Syntax Error 42601 when Exporting to Database (Redshift/PostgreSQL)

Just putting this out there in case anyone else comes across this issue, and how I went about resolving it.

I recently came across this error and it took a while to find the cause. The error I received was:

Action “Export to database” in table “[TableName]” in project “[Project Path]”: Export of row #15420 failed with the following error: 42601: syntax error at or near “41494”

My particular issue was due to the fact that someone in entering data included a backslash at the end of one of their fields. It appears the 42601 error was being thrown by the next column that had data in it given that backslash is used to escape characters.

In the above example, the 41494 is a date type three columns to the right of the data entry issue - the other two columns were blank. I initially tried to hack it away making all columns a Character-Varying(65535), but it persisted. I then tried removing all date columns, same issue, but it was instead throwing the syntax error on a standard text field.

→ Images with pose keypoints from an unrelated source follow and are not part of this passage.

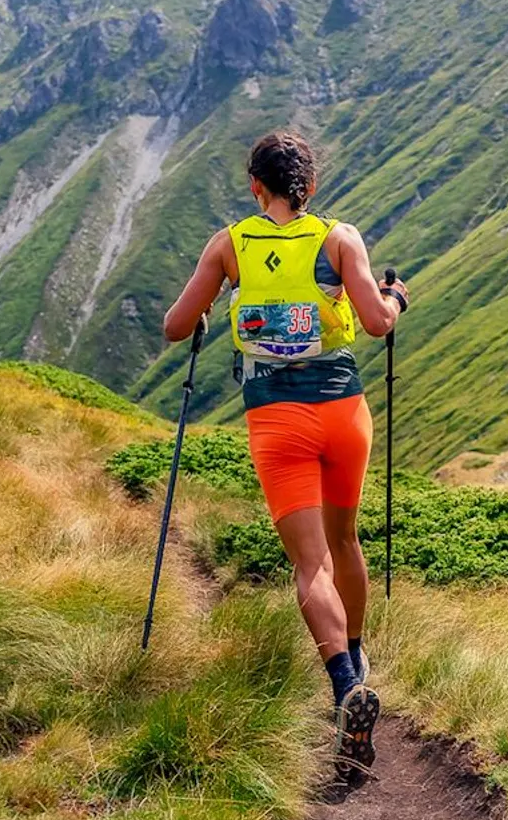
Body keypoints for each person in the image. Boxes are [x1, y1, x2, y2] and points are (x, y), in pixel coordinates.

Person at [161, 130, 408, 783]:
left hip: (276, 417)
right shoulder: (339, 238)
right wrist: (396, 298)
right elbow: (378, 322)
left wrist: (214, 306)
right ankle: (358, 656)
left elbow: (174, 325)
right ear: (311, 187)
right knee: (345, 542)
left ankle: (344, 686)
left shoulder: (230, 245)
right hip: (344, 411)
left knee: (309, 565)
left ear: (255, 187)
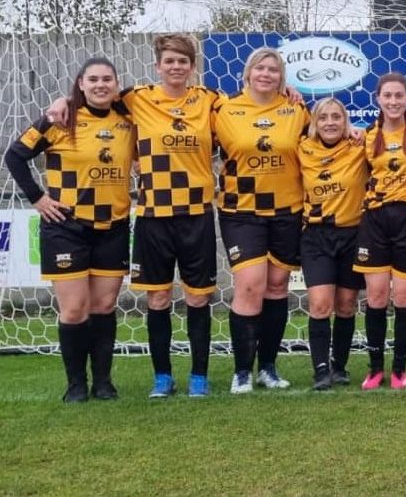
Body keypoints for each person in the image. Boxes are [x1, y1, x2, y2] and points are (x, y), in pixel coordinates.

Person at [45, 34, 221, 398]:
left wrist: (290, 94)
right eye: (169, 61)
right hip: (153, 215)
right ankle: (162, 377)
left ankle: (199, 377)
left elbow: (250, 108)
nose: (176, 67)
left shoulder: (209, 100)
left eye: (183, 61)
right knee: (157, 300)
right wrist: (63, 101)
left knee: (198, 299)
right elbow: (95, 97)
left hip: (197, 213)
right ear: (157, 66)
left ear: (193, 67)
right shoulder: (136, 98)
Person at [5, 58, 135, 402]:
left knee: (104, 306)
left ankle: (103, 382)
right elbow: (15, 156)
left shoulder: (129, 119)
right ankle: (76, 384)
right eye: (93, 79)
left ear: (116, 84)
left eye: (107, 79)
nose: (100, 85)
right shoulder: (60, 119)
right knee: (75, 308)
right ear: (81, 84)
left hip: (113, 225)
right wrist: (37, 197)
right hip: (66, 225)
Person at [211, 47, 309, 394]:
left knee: (277, 286)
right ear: (248, 73)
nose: (266, 74)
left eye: (273, 69)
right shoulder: (223, 108)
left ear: (282, 77)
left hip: (287, 210)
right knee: (251, 285)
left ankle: (268, 367)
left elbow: (323, 142)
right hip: (241, 211)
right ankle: (241, 371)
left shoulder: (296, 109)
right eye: (260, 68)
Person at [353, 73, 406, 390]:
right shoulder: (366, 136)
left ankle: (399, 369)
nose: (393, 101)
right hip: (375, 220)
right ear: (378, 99)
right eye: (387, 95)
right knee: (375, 296)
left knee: (403, 296)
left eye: (399, 95)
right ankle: (375, 369)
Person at [297, 98, 368, 390]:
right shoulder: (301, 148)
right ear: (314, 122)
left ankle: (339, 366)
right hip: (316, 235)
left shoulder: (359, 146)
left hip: (353, 234)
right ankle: (320, 370)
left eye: (336, 117)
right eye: (323, 117)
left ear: (345, 121)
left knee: (347, 305)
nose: (330, 122)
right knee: (320, 304)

I eventually saved the file out to csv and investigated around line 15420, and there I saw the backslash. The issue was actually on the following line 15421.

I tried to use the Sanitize Text transformation, but this did not fix the issue. I eventually just used a Modify Column transformation with the calc =replace([field],"","") and the export to the database went through with no issues.

I hope this helps someone. I dont know if it’s possible to update the Sanitize Text transformation to handle this?

2 Likes

Hi Aaron,

Thank you for reporting this issue. It should affect not only Redshift/PostgreSQL, but any other database connector. It seems to be an oversight on our end. We will try to fix it in one of the following releases.

As for the “Sanitize Text” action - it’s not intended to fix such issues. But we are thinking about creating an action like “Sanitize value for database” or something like that.

Hi Andrew,

I thought I’d report it in case it would impact other export destinations.

On further analysis, the issue only seems to appear when the end of a column value is a backslash.

The new fix I’ve used is a simple Modify Column transform using a more simple If…endswith…removeend type expression - however the Modify Column transform is per-column, it doesn’t apply over all columns.

Given this and some of the datasets we use, i see a risk that future data loads may break by bad data entry (or bad input verification/programming), even though historical loads all work fine.

The “Sanitize value for database” action sounds good, especially if it could apply over all columns.